Job 1:
In the article on the Plotlands series, why has the cast lived almost like hermits for most of five months? Answer in one to three sentences.
Job 2:
Copy the lines of the rows between the line holding "Drittplazierten geschlagen geben und belegte" and the line holding "Spitzenspiel", inclusive.

======== Reading text

It could be more than a six-part series: given reasonable ratings, Plotlands may prove to be the angst-filled soap that senior BBC executives under John Birt have been seeking throughout the Nineties.

After Eldorado burning itself out on the Costa del Sol amid a barrage of critical abuse, and the suburban Castles, billed as a sort of dramatic spin around the M25, dying almost unnoticed, Birt's programme-makers have cast their net back to the post-Great War period to picture the disillusioned Plotlanders struggling to survive in their Brave New World against the erratic British climate and manipulative, greedy traders. To use a blurbcoined by a mischievous member of the crew, but unlikely to be heard when the series is broadcast: "Their field of dreams is often turned into a tear- stained quagmire of heartache." But of such stuff are great soaps made.

Certainly the BBC has gone to extraordinary lengths to get this show on the road in a couple of remote acres of land rented from the National Trust near the village of Ivinghoe in Hertfordshire. Carpenters, led by a design team who researched the period, raised the ramshackle "properties" in weeks before the cast arrived. The few passers-by blink with astonishment when they spot the sign at the end of the crumbling man-made track: "Langton Fields - 45 Plots at pounds 5.... The Cheapest Freehold Land Near London."

"I don't know whether non-contemporary soaps work but it is an interesting thought," says Louis Marks, sitting in the catering marquee on the set. "We have a colourful bunch of characters and there is the opportunity at a later stage to chop and change. We are dealing with a kind of itinerant population.

"Hopefully the young will associate with this through their grandparents and possibly their own thoughts on starting a new life, of having dreams and ideals, of being frustrated with their lot. It touched a chord with me. There was something very appealing about it."

Marks unquestionably has the right melodramatic ingredients of sex, violence and intrigue in an initial plot that combines a heroine who has fled from her brutal docker husband, a dashing heartthrob haunted by the day he slit a ruthless officer's throat in the trenches, a blind racketeer, henchman of the landowner, who lives with his good-time-girl "eyes", an Irish matriarch with her riotous brood from Dublin and a middle- class family fallen on hard times since their jewellery business went bankrupt.

In the crude hamlet of huts, tents, chalets and a segment of an abandoned railway carriage, the cast have been forced to live almost like hermits for the best part of five months to get the true "feel" of being a displaced and isolated urban army in the middle of the countryside.

Richard Lintern, who was last seen marrying Louise Lombard in the popular period series The House of Eliot, said it had helped them "find" their characters but added: "It is difficult to imagine what it must have been like for the real inhabitants back then. They were more like cavedwellers in terms of people who lived in the cities."

================
======== Dataset entries

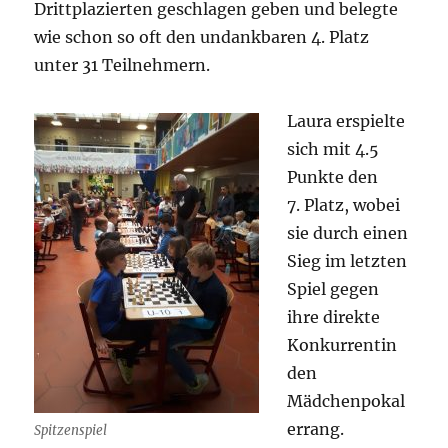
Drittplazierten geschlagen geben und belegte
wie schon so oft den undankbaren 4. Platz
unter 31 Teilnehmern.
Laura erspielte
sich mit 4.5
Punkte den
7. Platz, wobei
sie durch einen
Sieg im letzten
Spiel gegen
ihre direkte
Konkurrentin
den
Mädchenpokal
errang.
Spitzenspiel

================
======== Dataset entries

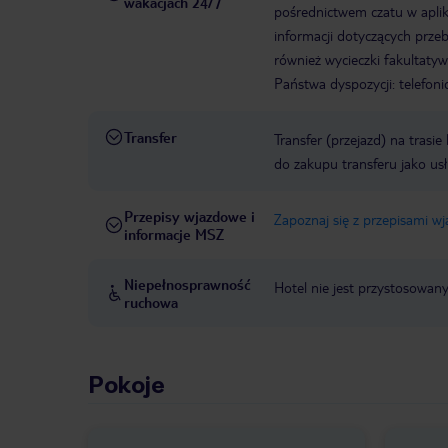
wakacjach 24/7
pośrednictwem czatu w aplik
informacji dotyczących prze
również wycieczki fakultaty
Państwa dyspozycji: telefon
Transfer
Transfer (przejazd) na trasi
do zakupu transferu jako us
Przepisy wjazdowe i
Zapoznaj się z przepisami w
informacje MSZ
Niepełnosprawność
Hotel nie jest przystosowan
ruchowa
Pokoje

================

Answer section 1:
The cast has lived that way to get the true "feel" of being a displaced and isolated urban army in the middle of the countryside. Richard Lintern said it helped them "find" their characters.

Answer section 2:
Drittplazierten geschlagen geben und belegte
wie schon so oft den undankbaren 4. Platz
unter 31 Teilnehmern.
Laura erspielte
sich mit 4.5
Punkte den
7. Platz, wobei
sie durch einen
Sieg im letzten
Spiel gegen
ihre direkte
Konkurrentin
den
Mädchenpokal
errang.
Spitzenspiel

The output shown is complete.